Su educación estuvo atravesada por las migraciones que imponía el trabajo. En los años 90, cuando el algodón se convirtió en el oro blanco, la familia empezó un periplo por la provincia siguiendo las cosechas. Gloria contaba que tenían la esperanza de comer un poco mejor. Empezaba las clases en Taco Pozo, seguía en distintas escuelas rurales durante la cosecha y terminaba de nuevo en Taco Pozo. Estudiaba de lunes a viernes y el fin de semana acompañaba a los padres a la cosecha.

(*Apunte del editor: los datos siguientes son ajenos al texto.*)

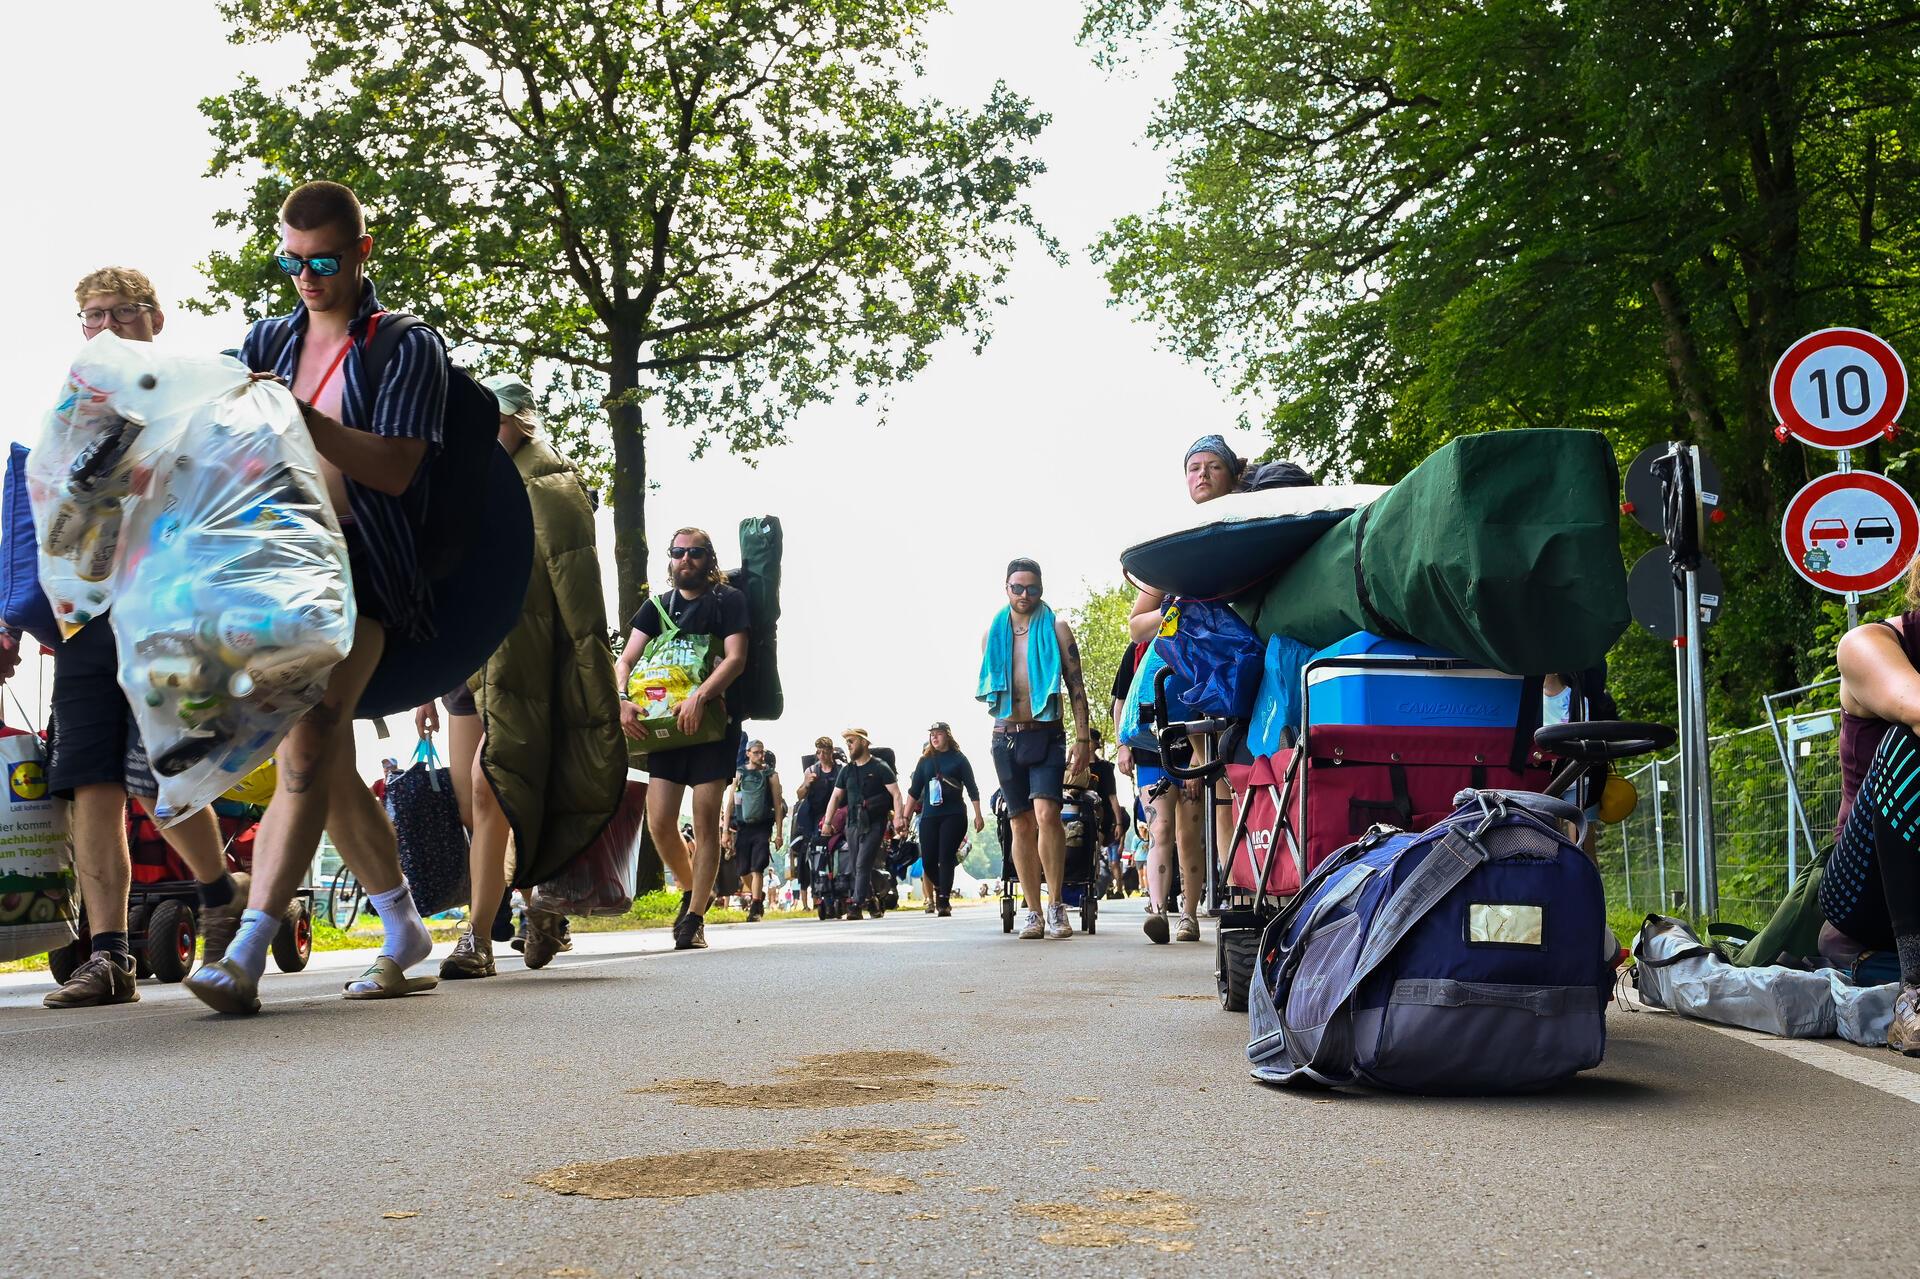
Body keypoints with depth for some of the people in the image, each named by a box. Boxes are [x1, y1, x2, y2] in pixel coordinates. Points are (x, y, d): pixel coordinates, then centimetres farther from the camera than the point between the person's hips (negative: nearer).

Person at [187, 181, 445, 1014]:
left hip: (358, 568, -6)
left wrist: (300, 417, -22)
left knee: (307, 752, -20)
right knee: (326, 767, 9)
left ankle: (245, 957, -26)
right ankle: (402, 931, 24)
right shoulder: (267, 343, 17)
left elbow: (394, 469, -13)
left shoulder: (407, 347, -1)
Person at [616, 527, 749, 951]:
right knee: (659, 821, -4)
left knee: (705, 821, -7)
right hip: (664, 721, 4)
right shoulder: (657, 606, 14)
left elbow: (736, 658, -11)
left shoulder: (729, 601, 2)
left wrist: (700, 697, -27)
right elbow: (625, 660, 6)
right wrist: (621, 700, -15)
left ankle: (695, 919, -2)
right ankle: (691, 892, 21)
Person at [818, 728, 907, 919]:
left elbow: (896, 794, -6)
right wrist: (827, 822, 7)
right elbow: (836, 797, 17)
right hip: (853, 824, 6)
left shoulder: (880, 767, -2)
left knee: (863, 864, -15)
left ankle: (856, 904, -21)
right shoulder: (847, 770, 15)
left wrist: (899, 818, -20)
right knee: (857, 867, 5)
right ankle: (869, 902, 15)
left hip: (874, 824, -6)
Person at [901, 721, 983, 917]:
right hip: (929, 817, 3)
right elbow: (914, 791, 12)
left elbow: (972, 788, 5)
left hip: (954, 815, -3)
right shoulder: (925, 761, 12)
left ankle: (944, 901, -6)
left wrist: (978, 815, -2)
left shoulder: (958, 759, 5)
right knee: (928, 861, -2)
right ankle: (942, 890, 24)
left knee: (946, 857, -10)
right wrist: (906, 817, 6)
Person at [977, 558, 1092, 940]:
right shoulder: (992, 634, 14)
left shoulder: (1056, 629, 6)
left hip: (1046, 735, -3)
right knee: (1022, 824, 3)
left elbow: (1076, 687, 3)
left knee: (1046, 814, -21)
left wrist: (1083, 740, -4)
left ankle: (1057, 906, -14)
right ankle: (1033, 912, 8)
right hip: (1005, 736, 3)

Pero en junio de 1994, cuando tenía 8 años, llegaron las máquinas cosechadoras y ese fue el último año del algodón para su familia. Su madre, al verlas, le dijo que eran muy lindas pero que les iban a sacar el pan de la boca. Y así fue. La escasez marcó también su secundaria. No tenía ropa, ni plata para libros, ni materiales. Gloria recordaba que a veces los profesores le pedían fotocopias y ella se acercaba y les decía que no tenía ni iba a tener. Los docentes, con mucha discreción, al día siguiente le daban las hojas. Los días de acto les preguntaba a sus amigas si le prestaban zapatos o polleras.

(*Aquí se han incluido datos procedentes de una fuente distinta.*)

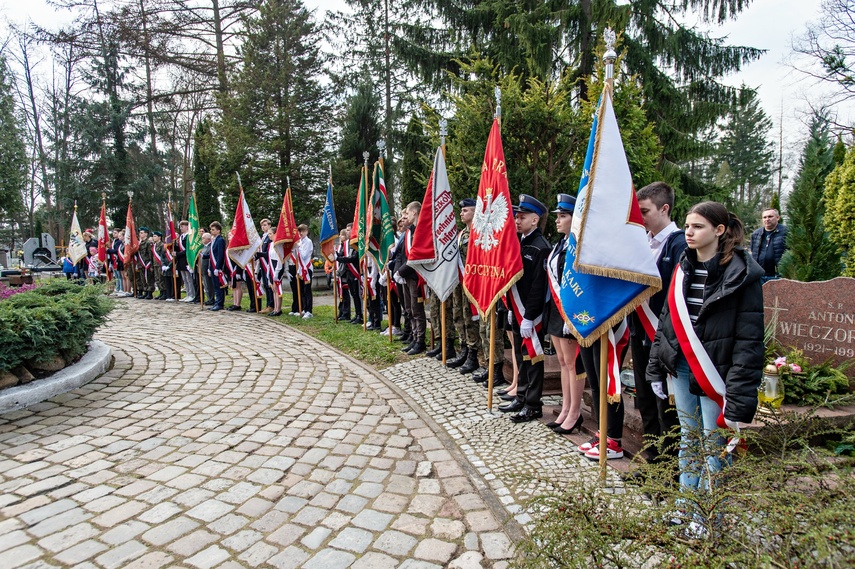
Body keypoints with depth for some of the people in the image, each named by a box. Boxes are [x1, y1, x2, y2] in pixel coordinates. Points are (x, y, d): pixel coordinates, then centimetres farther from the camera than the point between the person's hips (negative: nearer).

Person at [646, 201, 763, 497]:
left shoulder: (740, 274, -11)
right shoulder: (683, 269, 8)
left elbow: (749, 339, -14)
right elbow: (666, 320, 12)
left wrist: (740, 399, -18)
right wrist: (656, 369, 10)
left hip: (715, 373, -6)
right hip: (681, 369, 6)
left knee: (715, 448, 4)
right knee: (688, 440, 17)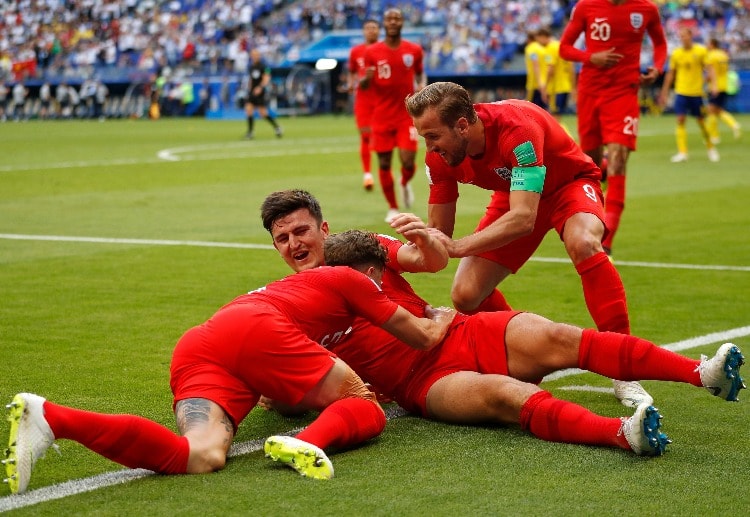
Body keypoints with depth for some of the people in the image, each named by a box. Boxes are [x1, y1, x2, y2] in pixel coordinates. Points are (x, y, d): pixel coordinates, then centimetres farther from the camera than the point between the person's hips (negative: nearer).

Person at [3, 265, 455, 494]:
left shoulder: (301, 284, 44)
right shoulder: (353, 280, 24)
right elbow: (423, 337, 31)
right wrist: (441, 320, 51)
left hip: (194, 350, 6)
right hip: (255, 330, -6)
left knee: (203, 457, -23)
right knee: (369, 412, 6)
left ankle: (50, 418, -38)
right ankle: (309, 443, -31)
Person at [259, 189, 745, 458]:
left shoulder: (361, 246, 12)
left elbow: (435, 261, 2)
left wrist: (428, 240, -21)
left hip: (459, 336, 4)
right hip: (423, 383, -4)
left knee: (554, 338, -20)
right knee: (504, 393, -33)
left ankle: (702, 372, -27)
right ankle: (622, 433, -58)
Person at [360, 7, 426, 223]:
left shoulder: (414, 50, 1)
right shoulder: (372, 52, -1)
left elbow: (420, 73, 18)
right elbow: (364, 86, 5)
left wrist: (422, 85, -4)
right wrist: (366, 79, -18)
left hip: (407, 115, 0)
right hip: (382, 116, 0)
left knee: (408, 161, -12)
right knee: (384, 163, 2)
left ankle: (405, 184, 25)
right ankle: (393, 208, 18)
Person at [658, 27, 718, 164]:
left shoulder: (701, 51, -3)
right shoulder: (676, 53, 3)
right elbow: (670, 74, 10)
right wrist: (664, 92, 9)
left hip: (697, 92, -1)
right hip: (681, 92, 1)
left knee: (701, 121, 6)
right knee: (680, 120, -9)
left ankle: (711, 148, 26)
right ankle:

A los 19 años quedó embarazada de Julia, su primera hija, y se fue a trabajar al campo con el padre del bebé, que tenía 18. Cuatro años después nació Oscar, quien a los dos meses sufrió una enfermedad gravísima que requirió traslado en helicóptero a Buenos Aires. Durante ese mes de internación, Gloria pensó en su vida, en todo el sacrificio que había hecho su familia y en que, al final, no había logrado nada para darles a esos dos niños. Fue su madre quien, mientras cuidaba a Oscar en el hospital, la anotó en la carrera de magisterio. Le rogaba que estudiara, que era la oportunidad de cambiar la vida. La educación como una salida posible. Gloria llevaba a Julia a la casa de su madre y asistía a clases con Oscar. No tenía plata para comprar los módulos ni para sacar fotocopias, pero nunca faltaba a clases y prestaba mucha atención. Ese año aprobó las once materias, todas en el primer llamado. Se recibió el 7 de octubre de 2013. Dos días después estaba trabajando.

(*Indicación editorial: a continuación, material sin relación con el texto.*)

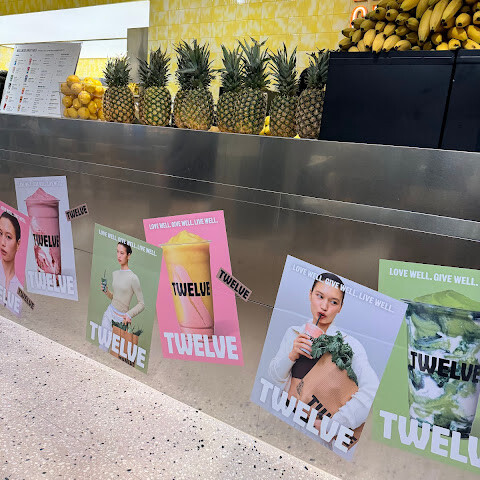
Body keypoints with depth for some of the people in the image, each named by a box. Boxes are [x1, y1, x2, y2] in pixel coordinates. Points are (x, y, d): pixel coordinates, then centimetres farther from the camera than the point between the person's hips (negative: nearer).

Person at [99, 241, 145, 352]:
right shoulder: (115, 273, 6)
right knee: (102, 346, 9)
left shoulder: (133, 278, -15)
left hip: (121, 319, -6)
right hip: (109, 313, 6)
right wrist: (106, 291, 1)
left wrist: (129, 314, -23)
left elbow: (141, 304, -11)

Su primer trabajo fue dar clases en un segundo grado con chicos que tenían graves problemas de aprendizaje y comportamiento. Fue una experiencia traumática: los chicos la pateaban, la mordían, le tiraban piedras con una honda y hasta quisieron cortarla con un vidrio roto. Llegaba a su casa llorando y con un estrés insoportable, pero sentía que al día siguiente sentía que tenía que volver. Aquel grado tenía una altísima rotación de docentes y Gloria decidió resistir. Fue a visitar a las familias y se enteró de que en esos chicos había un dolor insostenible: uno había sido testigo de cómo su papá había matado a la madre y luego se había suicidado; otra nena creía que la mamá había muerto de tristeza en el parto porque esperaba un varón. Gloria tuvo que desaprender lo que había estudiado en el profesorado y volver a aprenderlo en el aula. Su tarea fue devolverles la dignidad a esos niños. A fin de año, cada chico terminó escribiendo un libro con su historia.
 

La escuela no tiene agua ni luz, pero hay un molino y paneles solares

En 2017 le propusieron tomar la escuela de La Sara y aceptó la prueba. El día que se presentó para aceptar el cargo había otros puestos disponibles en el pueblo, pero ella ya se había comprometido y mantuvo su palabra. El primer día llovía torrencialmente y tuvo que ir en moto con su marido, tardando muchísimo en llegar. Entró en la escuela con los zapatos en la mano. Desde ese día hasta hoy lleva nueve años dejando, como ella dice, la mitad de su corazón en su casa y poniendo la otra mitad en la educación de sus niños.

Cuando llegó a La Sara había sólo un chico que iba a clases, pero a fuerza de insistir y visitar y convencer a las familias, consiguió que fueran cada vez más. Ahora son quince los estudiantes, que van de primero a séptimo grado. Los chicos comparten un aula plurigrado y cuando hablan de ella le dicen “maestra”. No señorita, no Gloria: maestra. Lo dicen con afecto, con respeto, con admiración.